In the meantime, back at the office at the Constitutional Hill precinct, mentor Randera-Rees gives his support and guidance to his first four applicants.
Besides Matlou, there is Chris Pienaar, Awethu’s very first entrepreneur whose bread delivery business in Alexandra township has already made world headlines.
Another participant is Bra Wor creator Sekhabile Lekgoate, whose business brings the chisa nyama (meaning “burn the meat” in township slang) to your doorstep.
Chisa nyama is a type of traditional barbeque that’s highly popular in the township.
Bra Wor recently landed catering jobs for the Johannesburg Development Agency and SA Tourism, the last event a 200-people affair which took some organising.
Bring talent, not experience
Awethu’s business model is simple, says Randera-Rees. The organisation does not look at conventional qualifiers such as education and work experience when choosing to support an individual.
Its only requirement is that the person should have had “no access to systemic opportunities” and be able to prove that he or she is one of the best, he says.
“We feel those things (like education) are irrelevant to the real entrepreneurial spirit.”
The 2 000 applicants who have walked through Awethu’s doors since it opened 19 months ago have had to go through a rigorous sifting process, including a battery of psychometric tests and a practical test whereby applicants must literally go out and make money.
The latter often reveals those with true business sense.
“We measure you on the profitability and innovation of your venture. It is a pure test of entrepreneurial spirit,” says Randera-Rees.
Awethu is sponsored by Discovery Holdings and plans to add another 15 entrepreneurs to the portfolio by next year. Randera-Rees says there are about 1-million informal, small entrepreneurs in Gauteng province alone, which is the talent pool he wants to target and empower.
“It’s about South Africa, about South African stories – these are stories of talent, leadership and hope.”
Randera-Rees started the organisation with friend Ryan Pakter. Both went to Harvard University in the US and later worked overseas, but regularly returned to their home country.

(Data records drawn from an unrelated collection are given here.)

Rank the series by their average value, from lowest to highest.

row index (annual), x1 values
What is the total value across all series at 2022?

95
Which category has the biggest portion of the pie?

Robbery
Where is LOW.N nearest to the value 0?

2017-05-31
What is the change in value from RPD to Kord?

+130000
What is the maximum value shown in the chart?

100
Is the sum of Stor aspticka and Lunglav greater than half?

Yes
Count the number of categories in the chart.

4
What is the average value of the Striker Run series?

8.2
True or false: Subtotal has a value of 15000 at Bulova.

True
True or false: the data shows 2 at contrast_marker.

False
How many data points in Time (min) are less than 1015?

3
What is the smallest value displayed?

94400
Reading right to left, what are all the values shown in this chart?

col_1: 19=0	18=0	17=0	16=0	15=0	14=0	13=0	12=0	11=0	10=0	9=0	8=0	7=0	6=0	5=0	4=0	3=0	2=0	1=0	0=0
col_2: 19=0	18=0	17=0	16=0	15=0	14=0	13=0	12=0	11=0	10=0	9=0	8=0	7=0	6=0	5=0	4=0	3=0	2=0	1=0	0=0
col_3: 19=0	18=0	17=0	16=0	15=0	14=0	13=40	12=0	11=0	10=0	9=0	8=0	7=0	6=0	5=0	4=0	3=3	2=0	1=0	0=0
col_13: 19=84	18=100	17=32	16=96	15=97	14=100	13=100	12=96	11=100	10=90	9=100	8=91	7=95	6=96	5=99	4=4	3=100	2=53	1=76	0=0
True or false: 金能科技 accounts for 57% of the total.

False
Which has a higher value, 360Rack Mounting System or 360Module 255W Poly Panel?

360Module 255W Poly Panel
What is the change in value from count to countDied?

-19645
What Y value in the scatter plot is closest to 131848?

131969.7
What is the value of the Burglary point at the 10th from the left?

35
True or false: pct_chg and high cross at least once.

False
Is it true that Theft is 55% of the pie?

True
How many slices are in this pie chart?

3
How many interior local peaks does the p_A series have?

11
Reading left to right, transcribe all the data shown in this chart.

Randera-Rees recalls: “On my return visits it always struck me just how many talented people were out there who are held back by lack of formal training and resources,” adding that they started Awethu because they were “inspired by the new South Africa”.
Pakter has since quit the venture to pursue business interests, but for Randera-Rees this venture is a passion which he wants to see out for as long as possible. His efforts have not gone unnoticed, even outside South Africa.
He recently received international recognition for Awethu when he was chosen as one of 15 Echoing Green Fellows, class of 2011. This is some achievement considering General Atlantic, the organisation which runs the fellowship, received almost 3 000 applications from over 100 countries.
Fellows are chosen each year based on their innovative ideas, creativity and steadfast approach in order to make a real and lasting social change in the world.
Their work takes place in a broad range of disciplines ranging from genocide to education and political injustice, but they all share a passion to make a change through real social investment in communities in need of help.
The fellowship programme runs over two years and “helps the chosen individuals to develop new solutions to society’s most difficult problems”, according to the Echoing Green website.
Echoing Green awarded its first social entrepreneur fellowship in 1987. Individuals who receive the fellowship accolade are considered to be visionaries and leaders in their respective fields.